*Exercise goal:* Every record has to be written out exactly, with no line missing.

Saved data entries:
────────────────

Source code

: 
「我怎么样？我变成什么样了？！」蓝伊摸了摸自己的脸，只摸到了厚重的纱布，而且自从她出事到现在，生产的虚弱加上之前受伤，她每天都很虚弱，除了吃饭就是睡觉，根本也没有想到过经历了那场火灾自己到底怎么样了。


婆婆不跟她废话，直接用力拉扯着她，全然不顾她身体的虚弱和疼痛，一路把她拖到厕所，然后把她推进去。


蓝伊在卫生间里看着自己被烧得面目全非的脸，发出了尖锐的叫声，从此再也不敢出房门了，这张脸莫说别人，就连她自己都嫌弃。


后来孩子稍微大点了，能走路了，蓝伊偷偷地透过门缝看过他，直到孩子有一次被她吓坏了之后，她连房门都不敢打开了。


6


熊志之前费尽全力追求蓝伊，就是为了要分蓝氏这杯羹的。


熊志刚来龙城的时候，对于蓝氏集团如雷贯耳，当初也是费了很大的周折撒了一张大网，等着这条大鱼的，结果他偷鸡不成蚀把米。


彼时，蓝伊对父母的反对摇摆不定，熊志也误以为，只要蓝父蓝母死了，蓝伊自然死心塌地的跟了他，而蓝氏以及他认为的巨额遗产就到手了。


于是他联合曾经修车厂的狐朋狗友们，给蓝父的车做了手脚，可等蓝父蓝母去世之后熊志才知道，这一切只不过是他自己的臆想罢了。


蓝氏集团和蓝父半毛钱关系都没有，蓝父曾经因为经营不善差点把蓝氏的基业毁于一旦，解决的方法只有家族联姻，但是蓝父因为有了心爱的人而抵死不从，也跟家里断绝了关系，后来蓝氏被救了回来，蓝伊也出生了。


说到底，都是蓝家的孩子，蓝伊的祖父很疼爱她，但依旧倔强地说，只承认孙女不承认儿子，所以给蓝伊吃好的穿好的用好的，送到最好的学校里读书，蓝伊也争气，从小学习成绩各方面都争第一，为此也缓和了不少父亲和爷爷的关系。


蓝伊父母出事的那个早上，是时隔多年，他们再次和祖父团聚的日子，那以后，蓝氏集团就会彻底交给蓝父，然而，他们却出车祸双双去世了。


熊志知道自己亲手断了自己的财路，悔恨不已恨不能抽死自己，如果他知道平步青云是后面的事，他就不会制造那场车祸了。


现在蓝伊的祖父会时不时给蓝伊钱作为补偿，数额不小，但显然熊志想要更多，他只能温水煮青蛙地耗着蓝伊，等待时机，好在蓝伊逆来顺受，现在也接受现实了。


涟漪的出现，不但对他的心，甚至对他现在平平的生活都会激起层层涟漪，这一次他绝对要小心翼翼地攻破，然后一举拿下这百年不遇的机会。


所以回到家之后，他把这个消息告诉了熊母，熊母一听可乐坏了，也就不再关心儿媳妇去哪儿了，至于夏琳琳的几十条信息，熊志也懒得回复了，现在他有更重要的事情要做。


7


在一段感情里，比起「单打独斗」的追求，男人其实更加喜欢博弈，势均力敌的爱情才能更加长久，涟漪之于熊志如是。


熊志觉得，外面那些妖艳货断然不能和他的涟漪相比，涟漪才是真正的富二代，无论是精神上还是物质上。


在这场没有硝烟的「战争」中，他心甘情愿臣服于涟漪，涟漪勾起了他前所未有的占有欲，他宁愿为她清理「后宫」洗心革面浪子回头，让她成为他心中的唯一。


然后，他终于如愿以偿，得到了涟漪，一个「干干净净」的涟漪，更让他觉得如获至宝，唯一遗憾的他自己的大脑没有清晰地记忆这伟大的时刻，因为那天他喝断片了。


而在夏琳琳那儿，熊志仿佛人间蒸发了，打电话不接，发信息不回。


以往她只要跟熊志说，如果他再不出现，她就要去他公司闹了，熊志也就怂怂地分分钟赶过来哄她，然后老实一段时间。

────────────────

*Solution to the problem:*
Source code

: 
「我怎么样？我变成什么样了？！」蓝伊摸了摸自己的脸，只摸到了厚重的纱布，而且自从她出事到现在，生产的虚弱加上之前受伤，她每天都很虚弱，除了吃饭就是睡觉，根本也没有想到过经历了那场火灾自己到底怎么样了。


婆婆不跟她废话，直接用力拉扯着她，全然不顾她身体的虚弱和疼痛，一路把她拖到厕所，然后把她推进去。


蓝伊在卫生间里看着自己被烧得面目全非的脸，发出了尖锐的叫声，从此再也不敢出房门了，这张脸莫说别人，就连她自己都嫌弃。


后来孩子稍微大点了，能走路了，蓝伊偷偷地透过门缝看过他，直到孩子有一次被她吓坏了之后，她连房门都不敢打开了。


6


熊志之前费尽全力追求蓝伊，就是为了要分蓝氏这杯羹的。


熊志刚来龙城的时候，对于蓝氏集团如雷贯耳，当初也是费了很大的周折撒了一张大网，等着这条大鱼的，结果他偷鸡不成蚀把米。


彼时，蓝伊对父母的反对摇摆不定，熊志也误以为，只要蓝父蓝母死了，蓝伊自然死心塌地的跟了他，而蓝氏以及他认为的巨额遗产就到手了。


于是他联合曾经修车厂的狐朋狗友们，给蓝父的车做了手脚，可等蓝父蓝母去世之后熊志才知道，这一切只不过是他自己的臆想罢了。


蓝氏集团和蓝父半毛钱关系都没有，蓝父曾经因为经营不善差点把蓝氏的基业毁于一旦，解决的方法只有家族联姻，但是蓝父因为有了心爱的人而抵死不从，也跟家里断绝了关系，后来蓝氏被救了回来，蓝伊也出生了。


说到底，都是蓝家的孩子，蓝伊的祖父很疼爱她，但依旧倔强地说，只承认孙女不承认儿子，所以给蓝伊吃好的穿好的用好的，送到最好的学校里读书，蓝伊也争气，从小学习成绩各方面都争第一，为此也缓和了不少父亲和爷爷的关系。


蓝伊父母出事的那个早上，是时隔多年，他们再次和祖父团聚的日子，那以后，蓝氏集团就会彻底交给蓝父，然而，他们却出车祸双双去世了。


熊志知道自己亲手断了自己的财路，悔恨不已恨不能抽死自己，如果他知道平步青云是后面的事，他就不会制造那场车祸了。


现在蓝伊的祖父会时不时给蓝伊钱作为补偿，数额不小，但显然熊志想要更多，他只能温水煮青蛙地耗着蓝伊，等待时机，好在蓝伊逆来顺受，现在也接受现实了。


涟漪的出现，不但对他的心，甚至对他现在平平的生活都会激起层层涟漪，这一次他绝对要小心翼翼地攻破，然后一举拿下这百年不遇的机会。


所以回到家之后，他把这个消息告诉了熊母，熊母一听可乐坏了，也就不再关心儿媳妇去哪儿了，至于夏琳琳的几十条信息，熊志也懒得回复了，现在他有更重要的事情要做。


7


在一段感情里，比起「单打独斗」的追求，男人其实更加喜欢博弈，势均力敌的爱情才能更加长久，涟漪之于熊志如是。


熊志觉得，外面那些妖艳货断然不能和他的涟漪相比，涟漪才是真正的富二代，无论是精神上还是物质上。


在这场没有硝烟的「战争」中，他心甘情愿臣服于涟漪，涟漪勾起了他前所未有的占有欲，他宁愿为她清理「后宫」洗心革面浪子回头，让她成为他心中的唯一。


然后，他终于如愿以偿，得到了涟漪，一个「干干净净」的涟漪，更让他觉得如获至宝，唯一遗憾的他自己的大脑没有清晰地记忆这伟大的时刻，因为那天他喝断片了。


而在夏琳琳那儿，熊志仿佛人间蒸发了，打电话不接，发信息不回。


以往她只要跟熊志说，如果他再不出现，她就要去他公司闹了，熊志也就怂怂地分分钟赶过来哄她，然后老实一段时间。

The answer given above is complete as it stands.